McCarthy faces sudden challenge from extremists after US debt ceiling bill

By David Morgan

WASHINGTON (Reuters) – U.S. House Speaker Kevin McCarthy is facing a backlash from hardline Republicans who accuse him of betraying a deal that got him elected to lead the chamber, raising questions about the job security of the top Republican in Congress.

A dozen hardliners derailed a Republican effort in the House of Representatives on Tuesday to block new environmental regulations on household gas stoves, joining Democrats in killing the measure in the Republican-controlled chamber.

The extremists’ vow to use “rules of procedure” on further votes unless McCarthy agrees to their terms has raised questions about whether the House would be able to proceed with further legislation.

These hardliners were among the House Republicans who opposed McCarthy’s election as president in January until he accepted concessions that made it easier to challenge his leadership.

They were also among 71 Republicans who opposed compromise debt ceiling legislation passed last week.
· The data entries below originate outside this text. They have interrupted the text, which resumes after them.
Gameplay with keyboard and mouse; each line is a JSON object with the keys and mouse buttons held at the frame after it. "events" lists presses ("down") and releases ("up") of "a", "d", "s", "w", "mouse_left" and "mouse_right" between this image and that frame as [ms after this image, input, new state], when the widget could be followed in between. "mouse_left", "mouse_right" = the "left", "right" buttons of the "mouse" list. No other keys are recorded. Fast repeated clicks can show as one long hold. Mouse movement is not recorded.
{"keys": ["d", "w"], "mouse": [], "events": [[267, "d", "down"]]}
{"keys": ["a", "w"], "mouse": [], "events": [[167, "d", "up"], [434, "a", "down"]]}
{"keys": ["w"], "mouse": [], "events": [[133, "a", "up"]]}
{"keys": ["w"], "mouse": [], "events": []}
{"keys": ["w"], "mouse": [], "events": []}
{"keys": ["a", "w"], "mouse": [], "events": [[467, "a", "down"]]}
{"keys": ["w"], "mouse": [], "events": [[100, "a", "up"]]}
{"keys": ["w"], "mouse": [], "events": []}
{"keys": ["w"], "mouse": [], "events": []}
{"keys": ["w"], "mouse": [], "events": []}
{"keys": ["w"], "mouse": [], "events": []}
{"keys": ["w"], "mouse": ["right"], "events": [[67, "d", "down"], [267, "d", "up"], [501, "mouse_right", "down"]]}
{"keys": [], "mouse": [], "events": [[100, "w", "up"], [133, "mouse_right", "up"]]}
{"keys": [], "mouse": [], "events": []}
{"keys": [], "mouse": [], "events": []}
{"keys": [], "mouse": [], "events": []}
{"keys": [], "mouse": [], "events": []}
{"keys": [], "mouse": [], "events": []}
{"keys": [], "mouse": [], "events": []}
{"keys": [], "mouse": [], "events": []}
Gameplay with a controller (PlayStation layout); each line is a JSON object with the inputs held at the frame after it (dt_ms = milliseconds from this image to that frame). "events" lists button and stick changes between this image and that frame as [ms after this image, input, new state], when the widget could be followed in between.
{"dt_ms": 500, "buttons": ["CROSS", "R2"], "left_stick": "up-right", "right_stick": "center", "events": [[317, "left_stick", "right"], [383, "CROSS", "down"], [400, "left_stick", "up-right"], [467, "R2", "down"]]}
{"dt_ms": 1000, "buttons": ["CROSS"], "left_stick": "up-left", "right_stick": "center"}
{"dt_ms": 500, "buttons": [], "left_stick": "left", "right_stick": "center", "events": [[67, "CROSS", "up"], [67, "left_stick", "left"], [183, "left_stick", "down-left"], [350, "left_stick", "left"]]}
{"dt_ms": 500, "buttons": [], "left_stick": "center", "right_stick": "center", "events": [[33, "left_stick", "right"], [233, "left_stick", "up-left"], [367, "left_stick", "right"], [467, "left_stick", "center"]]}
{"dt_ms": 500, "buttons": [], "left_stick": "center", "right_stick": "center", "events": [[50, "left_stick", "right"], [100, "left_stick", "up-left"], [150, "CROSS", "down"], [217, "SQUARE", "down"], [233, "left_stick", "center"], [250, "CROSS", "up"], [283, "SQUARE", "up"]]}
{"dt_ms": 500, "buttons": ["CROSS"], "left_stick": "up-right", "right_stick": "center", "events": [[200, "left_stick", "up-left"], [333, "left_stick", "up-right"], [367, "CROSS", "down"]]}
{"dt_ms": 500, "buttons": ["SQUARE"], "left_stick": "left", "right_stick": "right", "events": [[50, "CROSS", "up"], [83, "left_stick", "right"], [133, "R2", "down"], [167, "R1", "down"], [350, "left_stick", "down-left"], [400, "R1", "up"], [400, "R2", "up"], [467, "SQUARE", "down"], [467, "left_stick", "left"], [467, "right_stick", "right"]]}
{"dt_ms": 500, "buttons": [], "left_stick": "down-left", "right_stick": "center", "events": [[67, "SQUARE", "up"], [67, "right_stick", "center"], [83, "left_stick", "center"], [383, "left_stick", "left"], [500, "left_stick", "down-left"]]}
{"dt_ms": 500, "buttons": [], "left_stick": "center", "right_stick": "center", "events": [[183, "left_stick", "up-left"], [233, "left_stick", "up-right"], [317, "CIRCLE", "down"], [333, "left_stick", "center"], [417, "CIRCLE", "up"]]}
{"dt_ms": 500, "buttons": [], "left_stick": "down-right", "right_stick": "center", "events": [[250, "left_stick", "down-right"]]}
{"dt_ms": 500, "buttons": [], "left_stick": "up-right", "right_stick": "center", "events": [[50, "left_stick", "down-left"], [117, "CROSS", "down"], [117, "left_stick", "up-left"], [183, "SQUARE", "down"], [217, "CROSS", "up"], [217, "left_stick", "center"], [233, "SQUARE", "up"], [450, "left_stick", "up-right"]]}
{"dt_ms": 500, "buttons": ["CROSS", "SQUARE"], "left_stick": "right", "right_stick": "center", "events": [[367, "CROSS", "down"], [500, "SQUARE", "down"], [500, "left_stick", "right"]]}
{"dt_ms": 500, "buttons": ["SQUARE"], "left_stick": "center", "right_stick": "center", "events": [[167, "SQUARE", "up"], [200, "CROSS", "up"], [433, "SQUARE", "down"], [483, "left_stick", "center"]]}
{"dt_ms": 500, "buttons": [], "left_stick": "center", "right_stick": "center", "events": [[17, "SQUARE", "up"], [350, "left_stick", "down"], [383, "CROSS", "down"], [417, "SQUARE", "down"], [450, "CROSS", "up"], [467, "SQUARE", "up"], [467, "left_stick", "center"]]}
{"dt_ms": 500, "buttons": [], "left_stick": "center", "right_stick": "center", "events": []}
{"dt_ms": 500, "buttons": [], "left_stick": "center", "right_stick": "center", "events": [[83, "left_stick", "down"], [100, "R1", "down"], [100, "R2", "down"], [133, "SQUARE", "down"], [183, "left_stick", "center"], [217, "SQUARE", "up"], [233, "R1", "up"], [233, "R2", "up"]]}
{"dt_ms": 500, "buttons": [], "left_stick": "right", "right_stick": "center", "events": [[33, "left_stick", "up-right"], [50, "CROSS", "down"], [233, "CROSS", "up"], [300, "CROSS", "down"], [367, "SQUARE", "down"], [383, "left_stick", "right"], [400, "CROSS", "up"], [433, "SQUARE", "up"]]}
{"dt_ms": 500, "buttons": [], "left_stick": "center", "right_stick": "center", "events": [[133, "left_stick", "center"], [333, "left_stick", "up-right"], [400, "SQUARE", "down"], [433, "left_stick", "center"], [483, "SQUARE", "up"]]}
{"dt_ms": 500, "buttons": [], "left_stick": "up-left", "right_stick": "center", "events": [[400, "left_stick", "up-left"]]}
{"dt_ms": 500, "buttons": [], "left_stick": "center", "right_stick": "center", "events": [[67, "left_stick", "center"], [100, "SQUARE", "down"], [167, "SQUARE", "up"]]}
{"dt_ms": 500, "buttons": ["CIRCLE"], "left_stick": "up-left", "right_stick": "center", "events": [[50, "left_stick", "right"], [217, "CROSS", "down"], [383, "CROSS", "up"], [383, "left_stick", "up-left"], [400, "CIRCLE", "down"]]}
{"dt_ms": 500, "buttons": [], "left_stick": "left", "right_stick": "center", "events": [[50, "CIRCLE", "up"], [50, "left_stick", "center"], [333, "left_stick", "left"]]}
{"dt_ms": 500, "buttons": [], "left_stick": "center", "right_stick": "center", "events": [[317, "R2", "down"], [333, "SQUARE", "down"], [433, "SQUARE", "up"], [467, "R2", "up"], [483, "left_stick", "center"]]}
They claim that McCarthy and his management team broke promised spending cuts, ignored their contribution and retaliated against one of their members.

“What we plan to do is be ready at any time, acting in good faith, to reforge the unity that was destroyed last week,” said Rep. Dan Bishop, one of the extremists.

Bishop and other conservatives joined Democrats in a 220-206 vote that prevented the Republican-led House from debating and passing two bills aimed at stopping federal regulations on stovetops. gas. Some state and local governments have turned to such regulations as a way to combat global warming.

The protest raised questions about whether the House would be able to proceed with further legislation, including a measure to increase congressional control over regulations and expand the scope of judicial oversight of federal agencies.

McCarthy and his allies met with the group on Tuesday evening to try to resolve their differences.

“This isn’t about lecturing Republicans on what it means to be a Republican. This is about how we work together on a daily, weekly basis,” Rep. Patrick McHenry told reporters. an ally of McCarthy.

McCarthy oversees a narrow Republican majority in the House of 222 to 213, meaning he can only lose four votes from his own party on any measure that faces uniform opposition from Democrats.

McCarthy endured 15 floor votes in January until he finally won the vote for president, agreeing to a set of demands that hardliners now say he violated to get the bill passed. on the debt ceiling. The agreement allows a single lawmaker to seek removal by floor vote.

Hardliners said they would not go that route for now.

“Let’s sit down and see how we’re going to make decisions for the Republican conference going forward. Is it going to be done by consensus, or is it going to be by decree? said Republican Representative Chip Roy.